Gunshot wounds were also suffered by at least nine protesters in Medani, the capital city of Al Jazirah State, and nine others in Red Sea State’s capital Port Sudan. Arrests have been made in several parts of the country. 

The total number of protesters killed by the security forces since the coup has now reached 85. Of the more than 3,200 protesters injured, over 500 are still undergoing treatment, according to the latest data compiled by Hadreen Organization. 26 have lost their limbs or other organs and seven have been paralyzed. 

While casualties inflicted by security forces continue to rise with every mass-demonstration like the one on February 28, the undeterred Resistance Committees (RCs) have announced the schedule for nine more such nationwide ‘March of Millions’ this month, starting on March 3.

Amid the ongoing preparations for the protests, the network of over 5,200 RCs organized in neighborhoods across Sudan will also be holding consultations to deliberate on the charter proposed by the Coordination of RCs in Khartoum State to eventually arrive at a single national charter. 

A militant roadmap to democracy

Prepared after months of deliberations among the various RCs in Khartoum State, the charter document puts forth a militant roadmap for the transition from the current military rule to full civilian democracy.

“Declining any calls for direct or indirect negotiations with the putschists,” repeatedly made by the UN and the US and its regional and western allies, the charter reiterated “the continuation of our peaceful resistance” until the overthrow of the military junta. 

Following the overthrow, the charter proposes the formation of a new fully civilian transitional government which, among other things, will be tasked with prosecuting the generals who led the coup and the civilians who collaborated with them. 

The radical vision presented in this document holds to account not only the military generals who led the coup on October 25, 2021, but also the political parties which shared power with the army from mid-2019 in the transitional government that was later dissolved after the coup. 

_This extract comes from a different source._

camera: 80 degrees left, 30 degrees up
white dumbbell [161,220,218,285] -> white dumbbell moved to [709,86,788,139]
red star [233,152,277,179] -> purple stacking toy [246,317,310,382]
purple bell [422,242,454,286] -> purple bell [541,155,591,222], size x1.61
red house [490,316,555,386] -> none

The charter calls for cancellation of the Constitutional Document of August 2019, on the basis of which this transitional government was formed. The Constitutional Document was a power sharing agreement signed between centrist and right-wing political parties and the military junta. 

Formed immediately after Omar al-Bashir was forced out of power in April 2019 following mass demonstrations that started at the end of 2018, culminating in what has come to be known as December Revolution, the junta was composed of Bashir’s inner circle. 

“All civil and political forces that accepted and participated in negotiations with” this military junta “are required to provide an objective evaluation of the experience that led to the partnership and a public apology for the mistakes that resulted,” the charter demands. 

With few exceptions like the Sudanese Communist Party (SCP), most of the sizeable political parties entered into these negotiations and subsequently formed a joint civilian-military transitional government, in which much power and impunity was handed over to the military.     

The little power that remained in civilian hands as per the Constitutional Document was further undermined by the Juba peace agreement, whose provisions, it was agreed, will prevail over the Constitutional Document in case of conflict. 

Failing to address the socio-economic root causes of the conflict in several regions of the country, the agreement has done little to de-escalate the violence which has only increased since in the war-torn regions.  

However, by yielding a share in state power through this agreement, the army won the support of the armed rebel groups. These groups in turn supported the coup to marginalize the very civilian forces which had led the December Revolution and forced the army to enter into negotiations with them.

The Charter calls for “a complete review of the Juba Peace Agreement” to remedy the fact that most of the stakeholders – including the internally displaced persons (IDPs) and the local civil and political forces representing the residents of the war-torn areas – were left out of the negotiations.  

One of the most important non-negotiable objectives set in this charter is reforming of the state security sector by dissolving the various militias and forming a single national army that is answerable to a civilian prime minister through the minister of defense. 

Withdrawal of Sudanese troops from Yemen, which had been among the original demands of the December Revolution since 2018, is once again reiterated.

The charter also calls for freeing much of the economy from the ownership of the army, which currently extends even to sectors unrelated to defense, including agriculture.   

In what is arguably the most radical of all proposals, potentially unsettling not only the Sudanese military but also the global finance capital, the charter calls for a review of “all financial agreements, including investment legislation and regulations, from 30 June 1989.” This is the date when dictator Bashir seized power in a military coup and aggressively intensified neoliberal reforms of the economy over the subsequent decades.